WHAT IS REQUIRED: From the polynomial extrapolation post, copy out the passage between "This post describes" and "than on differentials.", inclusive.

DOCUMENT TEXT:
-=-=-=-=-
Polynomial Extrapolation

Polynomial Extrapolation

This post describes a simple and fast mathematical approach for extrapolating polynomial functions provided some certain preconditions apply. I developed this method around 1984 / 1985, at a time, when I was not even aware of terminology like “polynomial” or “extrapolation” and did not yet know about infinitesimal calculus. In this sense, the following description is in terms of my today’s view of what I did roughly 35 years ago. Essentially, I developed kind of my own, though very limited variation of something similar to a infinitesimal calculus, however restricted to polynomial functions and based on differences rather than on differentials.
-=-=-=-=-
RECORDED INFORMATION:
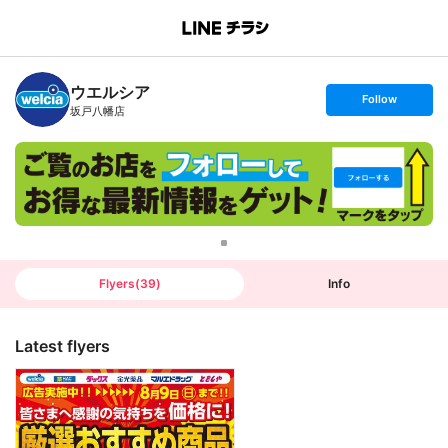
B
r
a
n
ウエルシア
c
s
Follow
h
e
坂戸八幡店
T
t
o
f
p
o
l
l
o
w
Flyers
(
39
)
Info
Latest flyers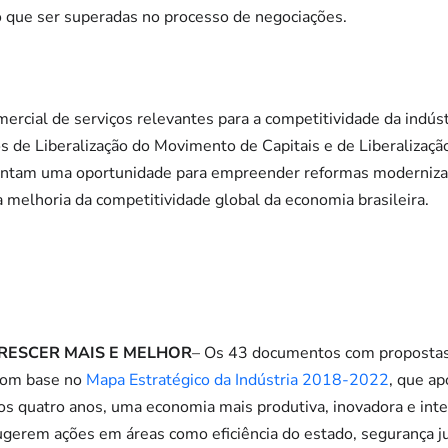
ão que ser superadas no processo de negociações.
ercial de serviços relevantes para a competitividade da indúst
s de Liberalização do Movimento de Capitais e de Liberalizaçã
ntam uma oportunidade para empreender reformas modernizad
a melhoria da competitividade global da economia brasileira.
CRESCER MAIS E MELHOR
– Os 43 documentos com propostas
com base no
Mapa Estratégico da Indústria 2018-2022
, que a
mos quatro anos, uma economia mais produtiva, inovadora e in
ugerem ações em áreas como eficiência do estado, segurança jur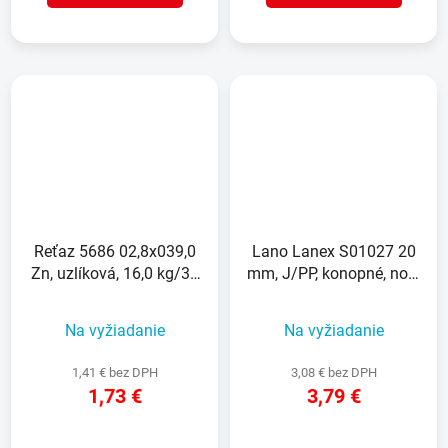
Reťaz 5686 02,8x039,0
Lano Lanex S01027 20
Zn, uzlíková, 16,0 kg/30
mm, J/PP, konopné, nos.
m
3570 kg, L-45 m
Na vyžiadanie
Na vyžiadanie
1,41 € bez DPH
3,08 € bez DPH
1,73 €
3,79 €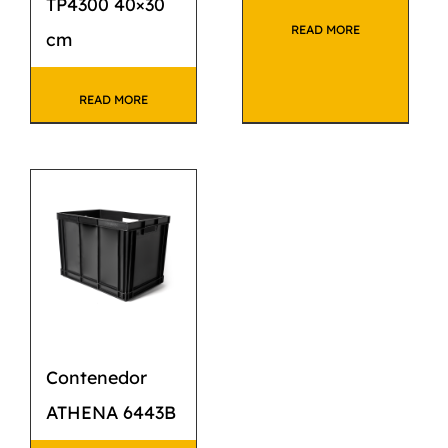
TP4300 40×30
READ MORE
cm
READ MORE
Contenedor
ATHENA 6443B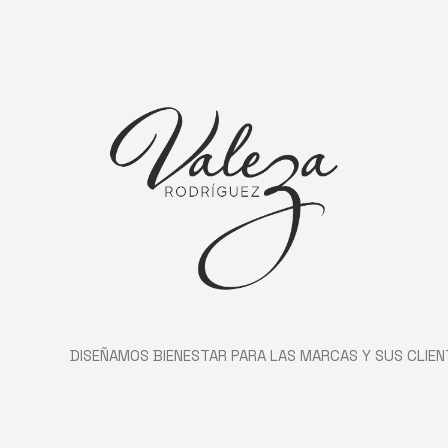
DISEÑAMOS BIENESTAR PARA LAS MARCAS Y SUS CLIEN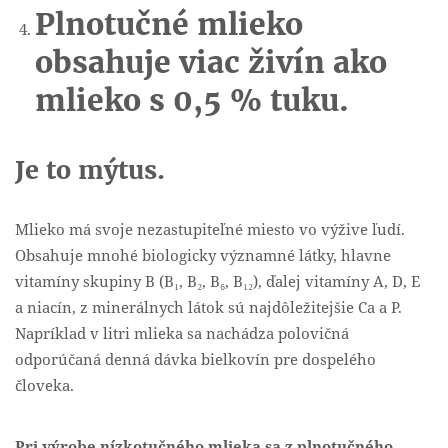
Plnotučné mlieko
obsahuje viac živín ako
mlieko s 0,5 % tuku.
Je to mýtus.
Mlieko má svoje nezastupiteľné miesto vo výžive ľudí.
Obsahuje mnohé biologicky významné látky, hlavne
vitamíny skupiny B (B₁, B₂, B₆, B₁₂), ďalej vitamíny A, D, E
a niacín, z minerálnych látok sú najdôležitejšie Ca a P.
Napríklad v litri mlieka sa nachádza polovičná
odporúčaná denná dávka bielkovín pre dospelého
človeka.
Pri výrobe nízkotučného mlieka sa z plnotučného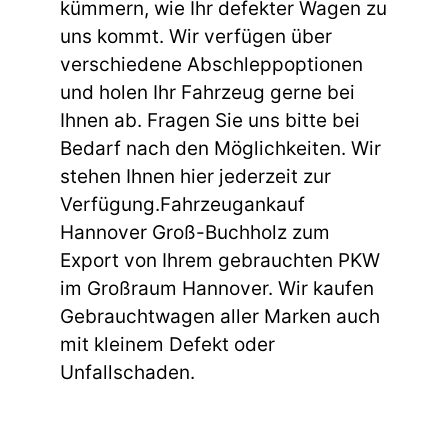
kümmern, wie Ihr defekter Wagen zu
uns kommt. Wir verfügen über
verschiedene Abschleppoptionen
und holen Ihr Fahrzeug gerne bei
Ihnen ab. Fragen Sie uns bitte bei
Bedarf nach den Möglichkeiten. Wir
stehen Ihnen hier jederzeit zur
Verfügung.Fahrzeugankauf
Hannover Groß-Buchholz zum
Export von Ihrem gebrauchten PKW
im Großraum Hannover. Wir kaufen
Gebrauchtwagen aller Marken auch
mit kleinem Defekt oder
Unfallschaden.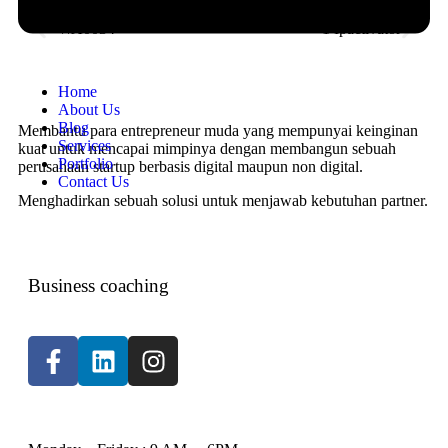
Home
About Us
Blog
Membantu para entrepreneur muda yang mempunyai keinginan
Services
kuat untuk mencapai mimpinya dengan membangun sebuah
Portfolio
perusahaan startup berbasis digital maupun non digital.
Contact Us
Menghadirkan sebuah solusi untuk menjawab kebutuhan partner.
Business coaching
WORKING HOURS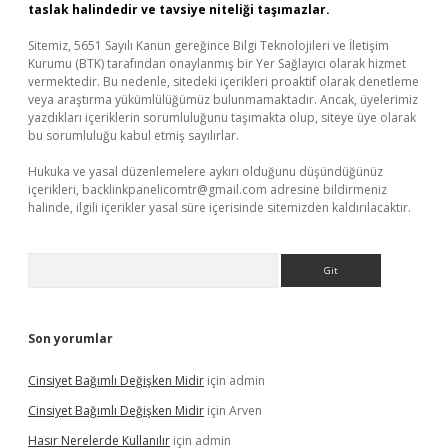
taslak halindedir ve tavsiye niteliği taşımazlar.
Sitemiz, 5651 Sayılı Kanun gereğince Bilgi Teknolojileri ve İletişim
Kurumu (BTK) tarafından onaylanmış bir Yer Sağlayıcı olarak hizmet
vermektedir. Bu nedenle, sitedeki içerikleri proaktif olarak denetleme
veya araştırma yükümlülüğümüz bulunmamaktadır. Ancak, üyelerimiz
yazdıkları içeriklerin sorumluluğunu taşımakta olup, siteye üye olarak
bu sorumluluğu kabul etmiş sayılırlar.
Hukuka ve yasal düzenlemelere aykırı olduğunu düşündüğünüz
içerikleri,
backlinkpanelicomtr@gmail.com
adresine bildirmeniz
halinde, ilgili içerikler yasal süre içerisinde sitemizden kaldırılacaktır.
Arama
Son yorumlar
Cinsiyet Bağımlı Değişken Midir
için
admin
Cinsiyet Bağımlı Değişken Midir
için
Arven
Hasır Nerelerde Kullanılır
için
admin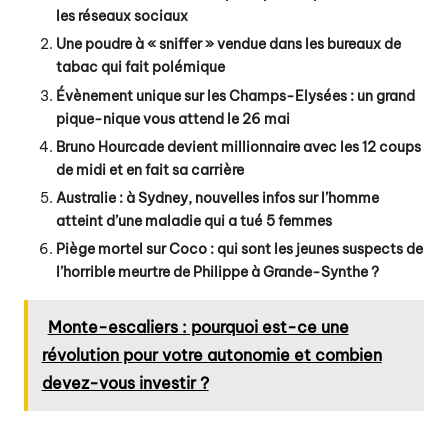
les réseaux sociaux
Une poudre à « sniffer » vendue dans les bureaux de
tabac qui fait polémique
Évènement unique sur les Champs-Elysées : un grand
pique-nique vous attend le 26 mai
Bruno Hourcade devient millionnaire avec les 12 coups
de midi et en fait sa carrière
Australie : à Sydney, nouvelles infos sur l’homme
atteint d’une maladie qui a tué 5 femmes
Piège mortel sur Coco : qui sont les jeunes suspects de
l’horrible meurtre de Philippe à Grande-Synthe ?
Monte-escaliers : pourquoi est-ce une
révolution pour votre autonomie et combien
devez-vous investir ?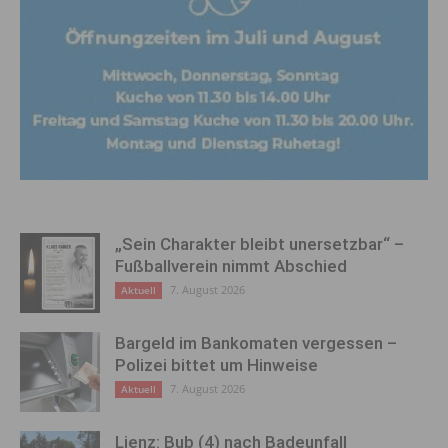
„Sein Charakter bleibt unersetzbar“ –
Fußballverein nimmt Abschied
7. August 2026
Aktuell
Bargeld im Bankomaten vergessen –
Polizei bittet um Hinweise
7. August 2026
Aktuell
Lienz: Bub (4) nach Badeunfall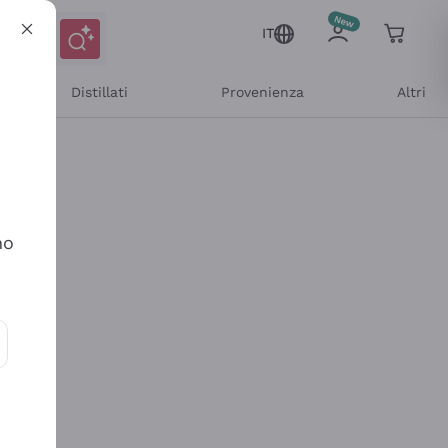
IT
Distillati
Provenienza
Altri
no
ioni e offerte personalizzate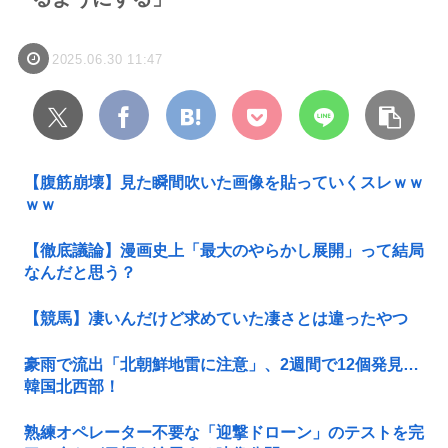
2025.06.30 11:47
【腹筋崩壊】見た瞬間吹いた画像を貼っていくスレｗｗ
ｗｗ
【徹底議論】漫画史上「最大のやらかし展開」って結局
なんだと思う？
【競馬】凄いんだけど求めていた凄さとは違ったやつ
豪雨で流出「北朝鮮地雷に注意」、2週間で12個発見…
韓国北西部！
熟練オペレーター不要な「迎撃ドローン」のテストを完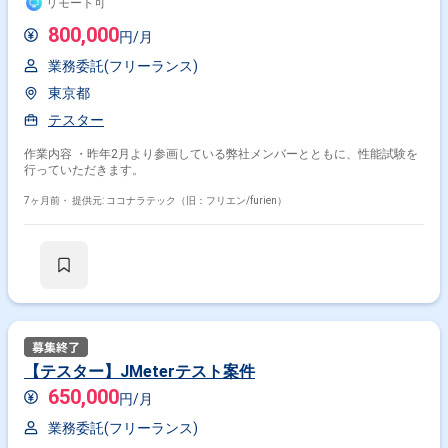
リモート可
800,000
円/月
業務委託(フリーランス)
東京都
テスター
作業内容 ・昨年2月より参画している弊社メンバーとともに、性能試験を
行っていただきます。
7ヶ月前・
提供元: ココナラテック（旧：フリエン/furien）
【テスター】JMeterテスト案件
650,000
円/月
業務委託(フリーランス)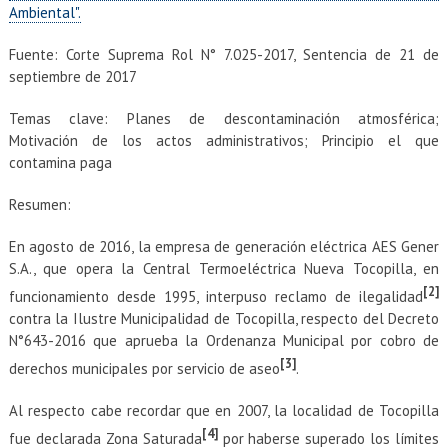
EXTENSIÓN
Ambiental".
Académicos
Estudiantes
Fuente: Corte Suprema Rol N° 7.025-2017, Sentencia de 21 de
septiembre de 2017
Egresados
Funcionarios
Temas clave: Planes de descontaminación atmosférica;
Motivación de los actos administrativos; Principio el que
contamina paga
Resumen:
En agosto de 2016, la empresa de generación eléctrica AES Gener
S.A., que opera la Central Termoeléctrica Nueva Tocopilla, en
[2]
funcionamiento desde 1995, interpuso reclamo de ilegalidad
contra la Ilustre Municipalidad de Tocopilla, respecto del Decreto
N°643-2016 que aprueba la Ordenanza Municipal por cobro de
[3]
derechos municipales por servicio de aseo
.
Al respecto cabe recordar que en 2007, la localidad de Tocopilla
[4]
fue declarada Zona Saturada
por haberse superado los límites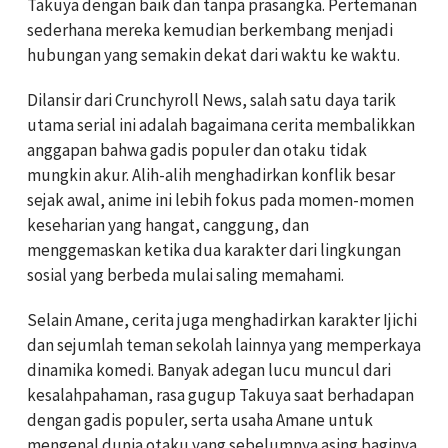
Takuya dengan baik dan tanpa prasangka. Pertemanan
sederhana mereka kemudian berkembang menjadi
hubungan yang semakin dekat dari waktu ke waktu.
Dilansir dari Crunchyroll News, salah satu daya tarik
utama serial ini adalah bagaimana cerita membalikkan
anggapan bahwa gadis populer dan otaku tidak
mungkin akur. Alih-alih menghadirkan konflik besar
sejak awal, anime ini lebih fokus pada momen-momen
keseharian yang hangat, canggung, dan
menggemaskan ketika dua karakter dari lingkungan
sosial yang berbeda mulai saling memahami.
Selain Amane, cerita juga menghadirkan karakter Ijichi
dan sejumlah teman sekolah lainnya yang memperkaya
dinamika komedi. Banyak adegan lucu muncul dari
kesalahpahaman, rasa gugup Takuya saat berhadapan
dengan gadis populer, serta usaha Amane untuk
mengenal dunia otaku yang sebelumnya asing baginya.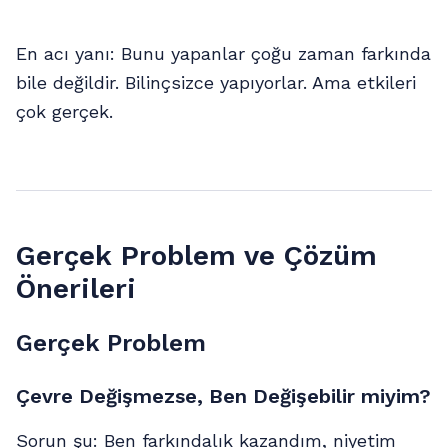
En acı yanı: Bunu yapanlar çoğu zaman farkında
bile değildir. Bilinçsizce yapıyorlar. Ama etkileri
çok gerçek.
Gerçek Problem ve Çözüm
Önerileri
Gerçek Problem
Çevre Değişmezse, Ben Değişebilir miyim?
Sorun şu: Ben farkındalık kazandım, niyetim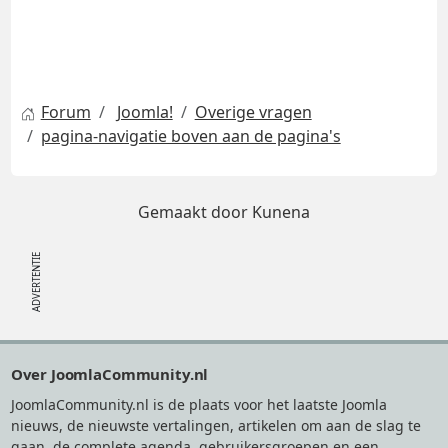
Forum
Joomla!
Overige vragen
pagina-navigatie boven aan de pagina's
Gemaakt door
Kunena
Footer
Over JoomlaCommunity.nl
JoomlaCommunity.nl is de plaats voor het laatste Joomla
nieuws, de nieuwste vertalingen, artikelen om aan de slag te
gaan, de complete agenda, gebruikersgroepen en een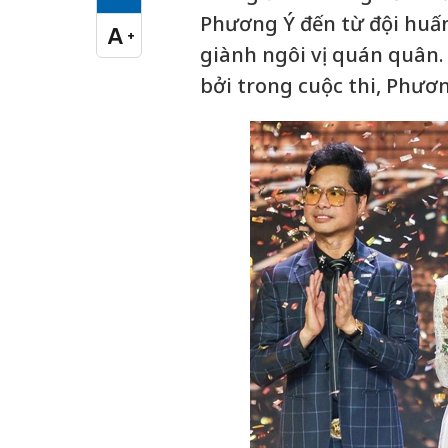
Cỡ chữ vừa
Phương Ý đến từ đội huấn
A
+
Cỡ chữ lớn
giành ngôi vị quán quân.
bởi trong cuộc thi, Phươ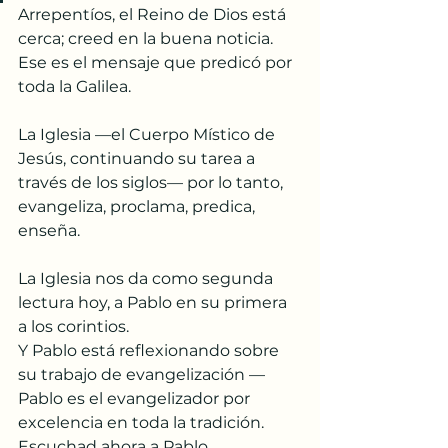
Arrepentíos, el Reino de Dios está 
cerca; creed en la buena noticia.
Ese es el mensaje que predicó por 
toda la Galilea.
La Iglesia —el Cuerpo Místico de 
Jesús, continuando su tarea a 
través de los siglos— por lo tanto, 
evangeliza, proclama, predica, 
enseña.
La Iglesia nos da como segunda 
lectura hoy, a Pablo en su primera 
a los corintios.
Y Pablo está reflexionando sobre 
su trabajo de evangelización —
Pablo es el evangelizador por 
excelencia en toda la tradición.
Escuchad ahora a Pablo 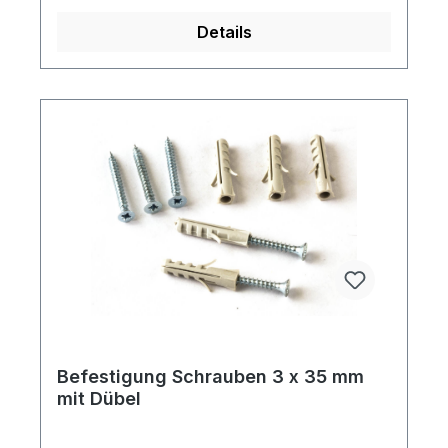
Details
Befestigung Schrauben 3 x 35 mm
mit Dübel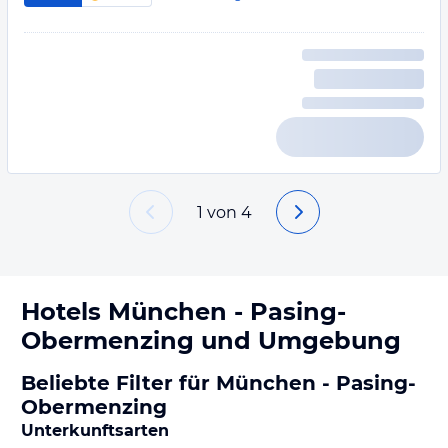
1
von
4
Hotels
München - Pasing-
Obermenzing
und Umgebung
Beliebte Filter für München - Pasing-
Obermenzing
Unterkunftsarten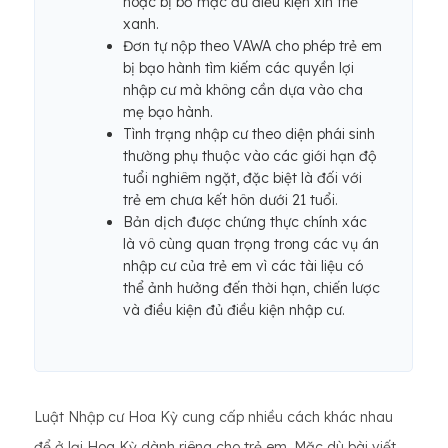
hoặc bị bỏ mặc đủ điều kiện xin thẻ
xanh.
Đơn tự nộp theo VAWA cho phép trẻ em
bị bạo hành tìm kiếm các quyền lợi
nhập cư mà không cần dựa vào cha
mẹ bạo hành.
Tình trạng nhập cư theo diện phái sinh
thường phụ thuộc vào các giới hạn độ
tuổi nghiêm ngặt, đặc biệt là đối với
trẻ em chưa kết hôn dưới 21 tuổi.
Bản dịch được chứng thực chính xác
là vô cùng quan trọng trong các vụ án
nhập cư của trẻ em vì các tài liệu có
thể ảnh hưởng đến thời hạn, chiến lược
và điều kiện đủ điều kiện nhập cư.
Luật Nhập cư Hoa Kỳ cung cấp nhiều cách khác nhau
để ở lại Hoa Kỳ dành riêng cho trẻ em. Mặc dù bài viết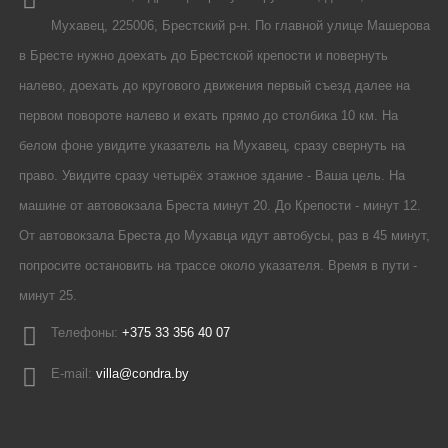
Мухавец, 225006, Брестский р-н. По главной улице Машерова
в Бресте нужно доехать до Брестской крепости и повернуть
налево, доехать до кругового движения первый съезд далее на
первом повороте налево и ехать прямо до столбика 10 км. На
белом фоне увидите указатель на Мухавец, сразу свернуть на
право. Увидите сразу четырёх этажное здание - Ваша цель. На
машине от автовокзала Бреста минут 20. До Крепости - минут 12.
От автовокзала Бреста до Мухавца идут автобусы, раз в 45 минут,
попросите остановить на трассе около указателя. Время в пути -
минут 25.
Телефоны:
+375 33 356 40 07
E-mail:
villa@condra.by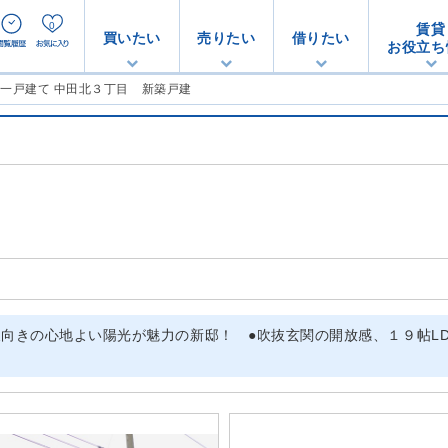
0
賃貸
買いたい
売りたい
借りたい
お役立ち
築一戸建て 中田北３丁目 新築戸建
東向きの心地よい陽光が魅力の新邸！ ●吹抜玄関の開放感、１９帖L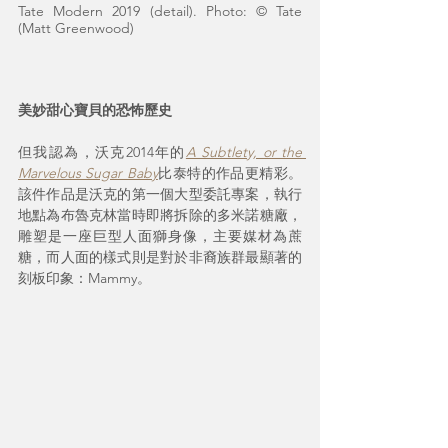
Tate Modern 2019 (detail). Photo: © Tate​ 
(Matt Greenwood)
美妙甜心寶貝的恐怖歷史
但我認為，沃克2014年的
A Subtlety, or the 
Marvelous Sugar Baby
比泰特的作品更精彩。
該件作品是沃克的第一個大型委託專案，執行
地點為布魯克林當時即將拆除的多米諾糖廠，
雕塑是一座巨型人面獅身像，主要媒材為蔗
糖，而人面的樣式則是對於非裔族群最顯著的
刻板印象：Mammy。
-=-=-=-=-
PROBLEM SOLUTION:
This post describes a simple and fast mathematical approach for extrapolating polynomial functions provided some certain preconditions apply. I developed this method around 1984 / 1985, at a time, when I was not even aware of terminology like “polynomial” or “extrapolation” and did not yet know about infinitesimal calculus. In this sense, the following description is in terms of my today’s view of what I did roughly 35 years ago. Essentially, I developed kind of my own, though very limited variation of something similar to a infinitesimal calculus, however restricted to polynomial functions and based on differences rather than on differentials.